DK: Genesis made a smart choice by breaking the stigma of “size matters” for luxury cars. While the grille is missing (and unnecessary, as there is no radiator), Genesis implemented their signature fascia by putting in a triangular point that stretches to the bottom. The cargo space is positioned high, but the lowered door-cut solves the problem. When opened, the doors are out of a person’s way so that the cargo space is easily accessible and manageable. It’s a real smart car while not being an actual Smart-branded car.
AL: This concept is a nice departure from traditional luxury. I enjoyed seeing this in person because it shows that luxury can be compact and energetic.
Above: Lotus Evija
Karma SCI Vision
TM: A timeless approach with classic proportions, and the absence of many facets or gimmicky details make this design striking. The non-grill may provide an advantage to companies without historical identity.
DK: This is a vehicle that screams for the need of a bit more volume on the front fenders and hood. While its proportion is striking with the cabin being pushed all the way to the back, the car overall is bland and asks for more attention to the basics rather than the details. The interior is a great design as it clearly divides the driver and the passenger, but the exterior is a Hot Wheels car.
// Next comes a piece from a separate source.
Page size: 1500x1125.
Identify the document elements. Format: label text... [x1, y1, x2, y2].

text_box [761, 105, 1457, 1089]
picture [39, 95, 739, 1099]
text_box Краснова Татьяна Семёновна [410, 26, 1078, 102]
AL: I appreciate the finesse of lines on this concept. I feel it captures the sense of drama and tension that would come straight from a quick sketch.
TM: It’s difficult to bring in a new car to this highly contested mid-ship sports car arena, since competitive brands have established their own identities through their design language. This Lotus has achieved that tight target using bold yet cohesive elements.
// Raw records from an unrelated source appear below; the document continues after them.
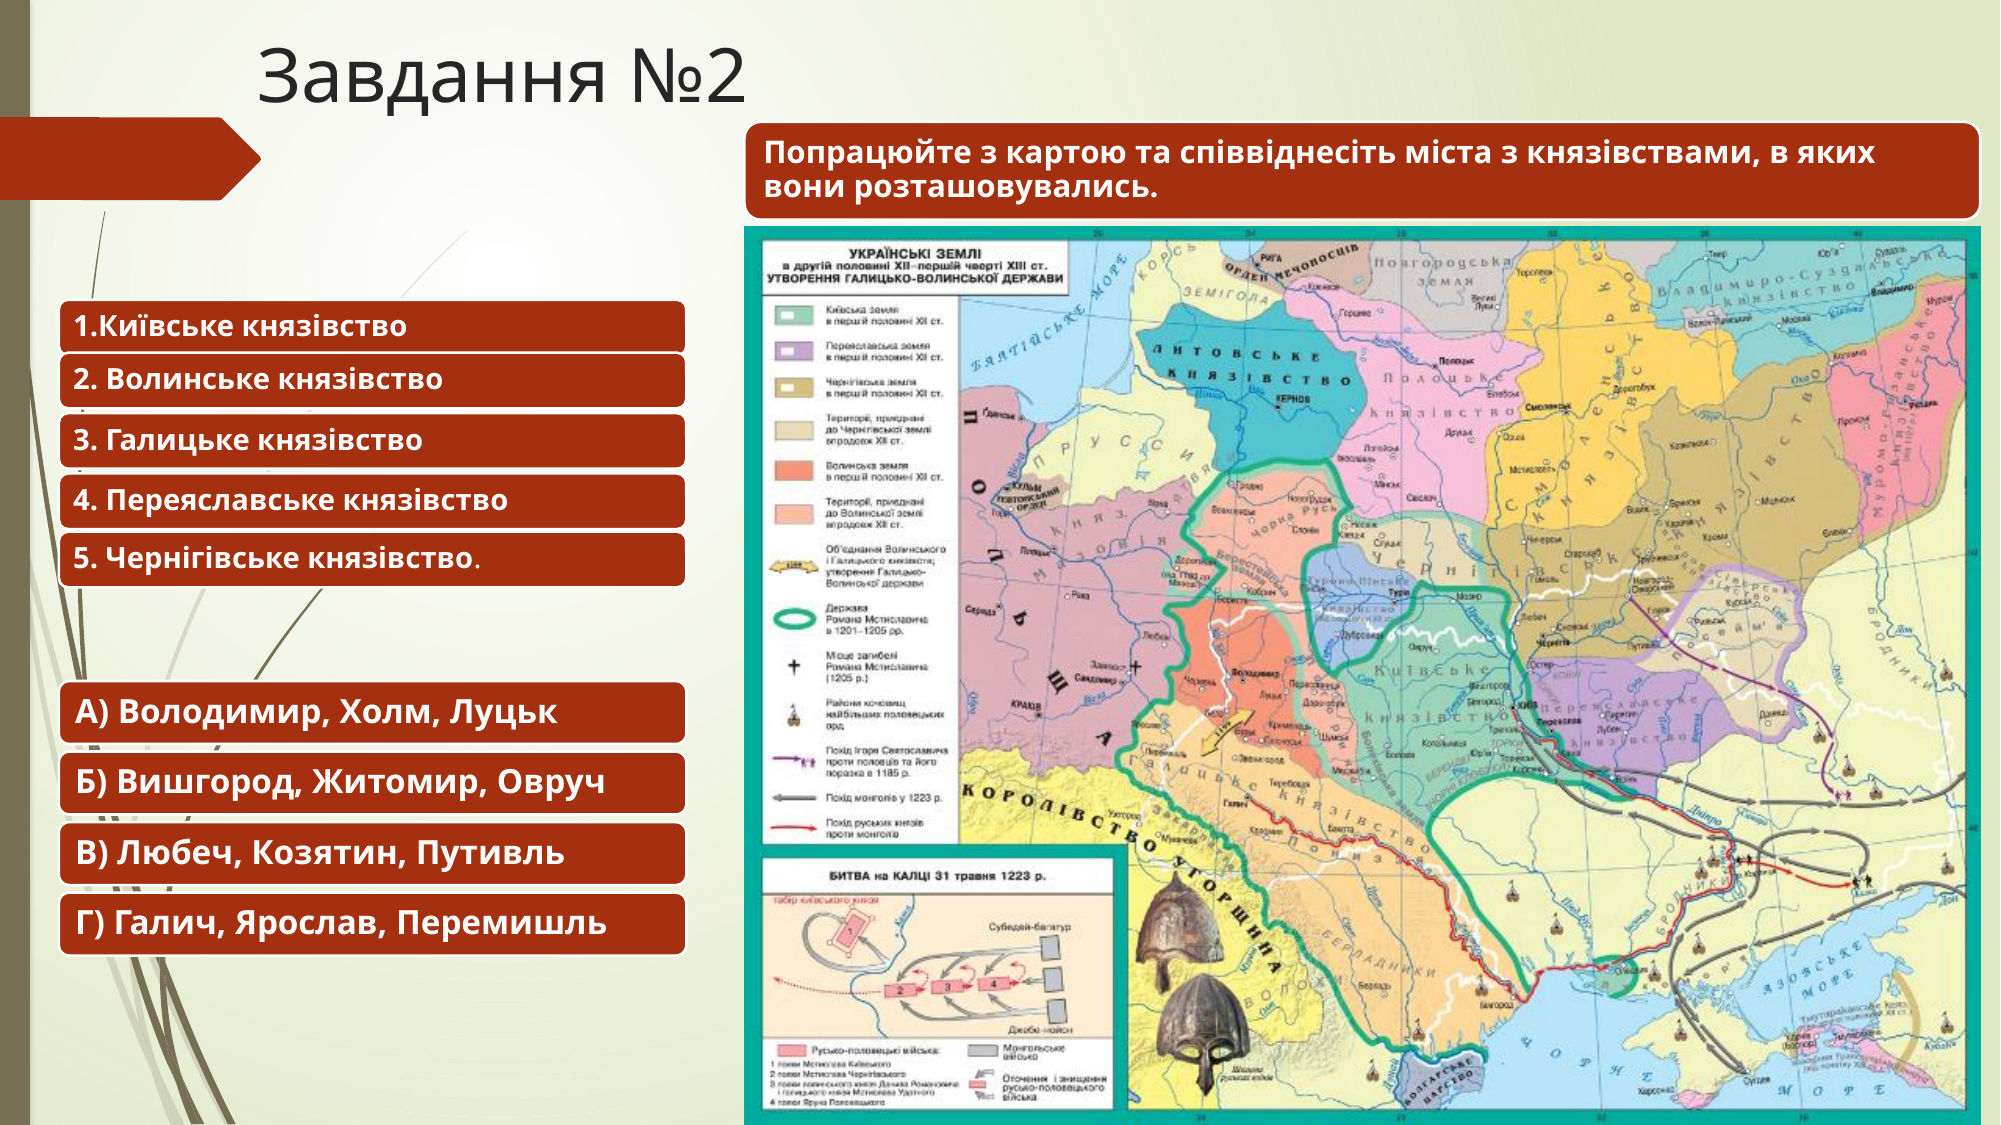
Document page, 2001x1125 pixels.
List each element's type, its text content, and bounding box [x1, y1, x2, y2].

title Завдання №2 [242, 19, 1000, 157]
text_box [58, 290, 687, 592]
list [744, 121, 1981, 225]
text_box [58, 680, 687, 957]
picture [744, 225, 1981, 1125]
DK: An unexpected concept from the brand. With every automaker, whether it’s Koenigsegg or a Chinese start-up chasing to make a super/hyper-car, the market is fierce and highly competitive. But Lotus managed extremely well to create yet another striking and potent vehicle. While the front could be any brand, the rear is distinctively and definitely a Lotus. Thankfully, unlike many student works, all lines and design elements are cohesive and play well within each other. The design elements (floating dash versus rear deck of the car) flow into the interior.
AL: I was so happy to see this in person. The Evija elevates Lotus into new territory, and as a fan of the brand I am glad they are setting a new benchmark. Though, as one of the great underdogs of motorsports, I hope they can downscale this new language and technology and translate it into their smaller and more affordable models.
Lincoln Continental Coach Doors
TM: It makes an interesting addition to the lineup but could have a better greenhouse.
DK: The “concept’s” purpose is understandable but isn’t necessarily needed. It appears to be a dying brand trying to give minimal changes to attract the older generations back to their vehicles. However, in this case, having the door handles implemented into the chrome-molded beltline makes sense, while it seems gimmicky for the regular Continental.
AL: I have not seen this car in person, but appreciate that Lincoln is continuing to bring its trademark approach to the American luxury car.
Thanks to the service work and optimistic influence of these local high school students, the future is indeed bright.